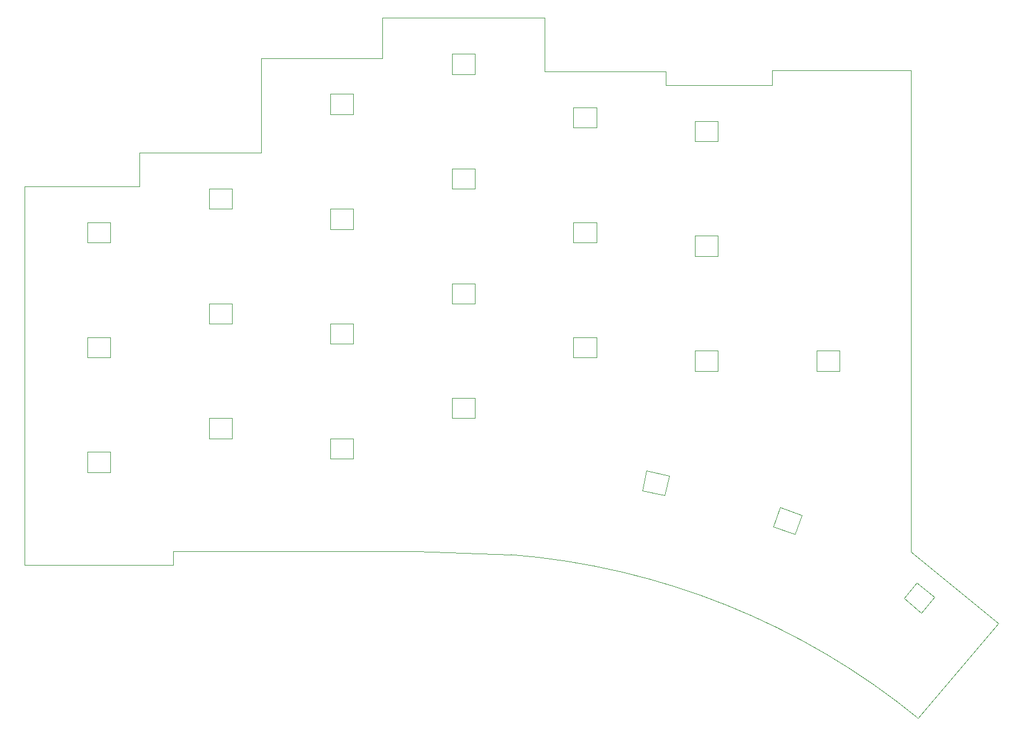
<source format=gm1>
G04 #@! TF.GenerationSoftware,KiCad,Pcbnew,6.0.11-3.fc36*
G04 #@! TF.CreationDate,2023-02-22T18:11:36-05:00*
G04 #@! TF.ProjectId,kb40,6b623430-2e6b-4696-9361-645f70636258,rev?*
G04 #@! TF.SameCoordinates,Original*
G04 #@! TF.FileFunction,Profile,NP*
%FSLAX46Y46*%
G04 Gerber Fmt 4.6, Leading zero omitted, Abs format (unit mm)*
G04 Created by KiCad (PCBNEW 6.0.11-3.fc36) date 2023-02-22 18:11:36*
%MOMM*%
%LPD*%
G01*
G04 APERTURE LIST*
G04 #@! TA.AperFunction,Profile*
%ADD10C,0.100000*%
G04 #@! TD*
G04 #@! TA.AperFunction,Profile*
%ADD11C,0.120000*%
G04 #@! TD*
G04 APERTURE END LIST*
D10*
X98500000Y-121000000D02*
X120500000Y-121000000D01*
X139500000Y-50000000D02*
X157500000Y-50000000D01*
X193802000Y-120000000D02*
X193802000Y-89000000D01*
X173228000Y-49784000D02*
X173228000Y-52000000D01*
X79500000Y-62000000D02*
X97500000Y-62000000D01*
X193802000Y-120000000D02*
X193800000Y-121050000D01*
X157500000Y-50000000D02*
X157500000Y-52000000D01*
X192500000Y-49784000D02*
X193802000Y-49784000D01*
X157500000Y-52000000D02*
X173228000Y-52000000D01*
X193802000Y-51200000D02*
X193802000Y-53000000D01*
X97500000Y-62000000D02*
X97500000Y-48000000D01*
X62500000Y-123000000D02*
X84500000Y-123000000D01*
X194835293Y-145701706D02*
X206771455Y-131630107D01*
X79500000Y-67000000D02*
X79500000Y-62000000D01*
X206771455Y-131630107D02*
X193800000Y-121050000D01*
X62500000Y-67000000D02*
X79500000Y-67000000D01*
X173228000Y-49784000D02*
X192500000Y-49784000D01*
X193802000Y-89000000D02*
X193802000Y-53000000D01*
X98500000Y-121000000D02*
X84500000Y-121000000D01*
X84500000Y-121000000D02*
X84500000Y-123000000D01*
X194835293Y-145701706D02*
G75*
G03*
X134500000Y-121500000I-68835293J-84298294D01*
G01*
X62500000Y-121000000D02*
X62500000Y-70000000D01*
X115500000Y-42000000D02*
X139500000Y-42000000D01*
X139500000Y-42000000D02*
X139500000Y-50000000D01*
X62500000Y-121000000D02*
X62500000Y-123000000D01*
X115500000Y-48000000D02*
X115500000Y-42000000D01*
X62500000Y-70000000D02*
X62500000Y-67000000D01*
X193802000Y-49784000D02*
X193802000Y-51200000D01*
X97500000Y-48000000D02*
X115500000Y-48000000D01*
X120500000Y-121000000D02*
X134500000Y-121500000D01*
D11*
X89800000Y-67300000D02*
X93200000Y-67300000D01*
X89800000Y-70300000D02*
X89800000Y-67300000D01*
X93200000Y-70300000D02*
X89800000Y-70300000D01*
X93200000Y-67300000D02*
X93200000Y-70300000D01*
X143800000Y-58300000D02*
X143800000Y-55300000D01*
X147200000Y-55300000D02*
X147200000Y-58300000D01*
X147200000Y-58300000D02*
X143800000Y-58300000D01*
X143800000Y-55300000D02*
X147200000Y-55300000D01*
X93200000Y-87300000D02*
X89800000Y-87300000D01*
X89800000Y-87300000D02*
X89800000Y-84300000D01*
X93200000Y-84300000D02*
X93200000Y-87300000D01*
X89800000Y-84300000D02*
X93200000Y-84300000D01*
X143800000Y-72300000D02*
X147200000Y-72300000D01*
X143800000Y-75300000D02*
X143800000Y-72300000D01*
X147200000Y-75300000D02*
X143800000Y-75300000D01*
X147200000Y-72300000D02*
X147200000Y-75300000D01*
X111200000Y-53300000D02*
X111200000Y-56300000D01*
X107800000Y-56300000D02*
X107800000Y-53300000D01*
X111200000Y-56300000D02*
X107800000Y-56300000D01*
X107800000Y-53300000D02*
X111200000Y-53300000D01*
X125800000Y-64350000D02*
X129200000Y-64350000D01*
X125800000Y-67350000D02*
X125800000Y-64350000D01*
X129200000Y-67350000D02*
X125800000Y-67350000D01*
X129200000Y-64350000D02*
X129200000Y-67350000D01*
X129200000Y-50350000D02*
X125800000Y-50350000D01*
X125800000Y-50350000D02*
X125800000Y-47350000D01*
X125800000Y-47350000D02*
X129200000Y-47350000D01*
X129200000Y-47350000D02*
X129200000Y-50350000D01*
X75200000Y-109300000D02*
X71800000Y-109300000D01*
X71800000Y-109300000D02*
X71800000Y-106300000D01*
X71800000Y-106300000D02*
X75200000Y-106300000D01*
X75200000Y-106300000D02*
X75200000Y-109300000D01*
X111200000Y-87300000D02*
X111200000Y-90300000D01*
X107800000Y-87300000D02*
X111200000Y-87300000D01*
X107800000Y-90300000D02*
X107800000Y-87300000D01*
X111200000Y-90300000D02*
X107800000Y-90300000D01*
X143800000Y-89300000D02*
X147200000Y-89300000D01*
X143800000Y-92300000D02*
X143800000Y-89300000D01*
X147200000Y-89300000D02*
X147200000Y-92300000D01*
X147200000Y-92300000D02*
X143800000Y-92300000D01*
X179800000Y-91300000D02*
X183200000Y-91300000D01*
X183200000Y-91300000D02*
X183200000Y-94300000D01*
X179800000Y-94300000D02*
X179800000Y-91300000D01*
X183200000Y-94300000D02*
X179800000Y-94300000D01*
X161800000Y-94300000D02*
X161800000Y-91300000D01*
X165200000Y-91300000D02*
X165200000Y-94300000D01*
X161800000Y-91300000D02*
X165200000Y-91300000D01*
X165200000Y-94300000D02*
X161800000Y-94300000D01*
X111200000Y-104300000D02*
X111200000Y-107300000D01*
X107800000Y-107300000D02*
X107800000Y-104300000D01*
X111200000Y-107300000D02*
X107800000Y-107300000D01*
X107800000Y-104300000D02*
X111200000Y-104300000D01*
X111200000Y-70300000D02*
X111200000Y-73300000D01*
X107800000Y-70300000D02*
X111200000Y-70300000D01*
X107800000Y-73300000D02*
X107800000Y-70300000D01*
X111200000Y-73300000D02*
X107800000Y-73300000D01*
X129200000Y-98300000D02*
X129200000Y-101300000D01*
X129200000Y-101300000D02*
X125800000Y-101300000D01*
X125800000Y-98300000D02*
X129200000Y-98300000D01*
X125800000Y-101300000D02*
X125800000Y-98300000D01*
X194671874Y-125625247D02*
X197276425Y-127810725D01*
X195348062Y-130108859D02*
X192743511Y-127923381D01*
X197276425Y-127810725D02*
X195348062Y-130108859D01*
X192743511Y-127923381D02*
X194671874Y-125625247D01*
X71800000Y-92300000D02*
X71800000Y-89300000D01*
X71800000Y-89300000D02*
X75200000Y-89300000D01*
X75200000Y-92300000D02*
X71800000Y-92300000D01*
X75200000Y-89300000D02*
X75200000Y-92300000D01*
X154626202Y-109082035D02*
X157951903Y-109788934D01*
X157951903Y-109788934D02*
X157328168Y-112723377D01*
X157328168Y-112723377D02*
X154002467Y-112016478D01*
X154002467Y-112016478D02*
X154626202Y-109082035D01*
X161800000Y-77300000D02*
X161800000Y-74300000D01*
X165200000Y-74300000D02*
X165200000Y-77300000D01*
X161800000Y-74300000D02*
X165200000Y-74300000D01*
X165200000Y-77300000D02*
X161800000Y-77300000D01*
X75200000Y-72300000D02*
X75200000Y-75300000D01*
X75200000Y-75300000D02*
X71800000Y-75300000D01*
X71800000Y-75300000D02*
X71800000Y-72300000D01*
X71800000Y-72300000D02*
X75200000Y-72300000D01*
X129200000Y-81350000D02*
X129200000Y-84350000D01*
X125800000Y-81350000D02*
X129200000Y-81350000D01*
X125800000Y-84350000D02*
X125800000Y-81350000D01*
X129200000Y-84350000D02*
X125800000Y-84350000D01*
X89800000Y-104300000D02*
X89800000Y-101300000D01*
X93200000Y-101300000D02*
X93200000Y-104300000D01*
X89800000Y-101300000D02*
X93200000Y-101300000D01*
X93200000Y-104300000D02*
X89800000Y-104300000D01*
X165200000Y-57300000D02*
X165200000Y-60300000D01*
X165200000Y-60300000D02*
X161800000Y-60300000D01*
X161800000Y-57300000D02*
X165200000Y-57300000D01*
X161800000Y-60300000D02*
X161800000Y-57300000D01*
X173389492Y-117328105D02*
X174415553Y-114509027D01*
X174415553Y-114509027D02*
X177610508Y-115671895D01*
X177610508Y-115671895D02*
X176584447Y-118490973D01*
X176584447Y-118490973D02*
X173389492Y-117328105D01*
M02*

</source>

◆ **WORK INSTRUCTION**: Please restate the lines above exactly, starting at the first line of the data and stopping at the line containing "X62500000Y-123000000D02*", which is included. Omit pictures.

◆ **TASK ANSWER**:
<source format=gm1>
G04 #@! TF.GenerationSoftware,KiCad,Pcbnew,6.0.11-3.fc36*
G04 #@! TF.CreationDate,2023-02-22T18:11:36-05:00*
G04 #@! TF.ProjectId,kb40,6b623430-2e6b-4696-9361-645f70636258,rev?*
G04 #@! TF.SameCoordinates,Original*
G04 #@! TF.FileFunction,Profile,NP*
%FSLAX46Y46*%
G04 Gerber Fmt 4.6, Leading zero omitted, Abs format (unit mm)*
G04 Created by KiCad (PCBNEW 6.0.11-3.fc36) date 2023-02-22 18:11:36*
%MOMM*%
%LPD*%
G01*
G04 APERTURE LIST*
G04 #@! TA.AperFunction,Profile*
%ADD10C,0.100000*%
G04 #@! TD*
G04 #@! TA.AperFunction,Profile*
%ADD11C,0.120000*%
G04 #@! TD*
G04 APERTURE END LIST*
D10*
X98500000Y-121000000D02*
X120500000Y-121000000D01*
X139500000Y-50000000D02*
X157500000Y-50000000D01*
X193802000Y-120000000D02*
X193802000Y-89000000D01*
X173228000Y-49784000D02*
X173228000Y-52000000D01*
X79500000Y-62000000D02*
X97500000Y-62000000D01*
X193802000Y-120000000D02*
X193800000Y-121050000D01*
X157500000Y-50000000D02*
X157500000Y-52000000D01*
X192500000Y-49784000D02*
X193802000Y-49784000D01*
X157500000Y-52000000D02*
X173228000Y-52000000D01*
X193802000Y-51200000D02*
X193802000Y-53000000D01*
X97500000Y-62000000D02*
X97500000Y-48000000D01*
X62500000Y-123000000D02*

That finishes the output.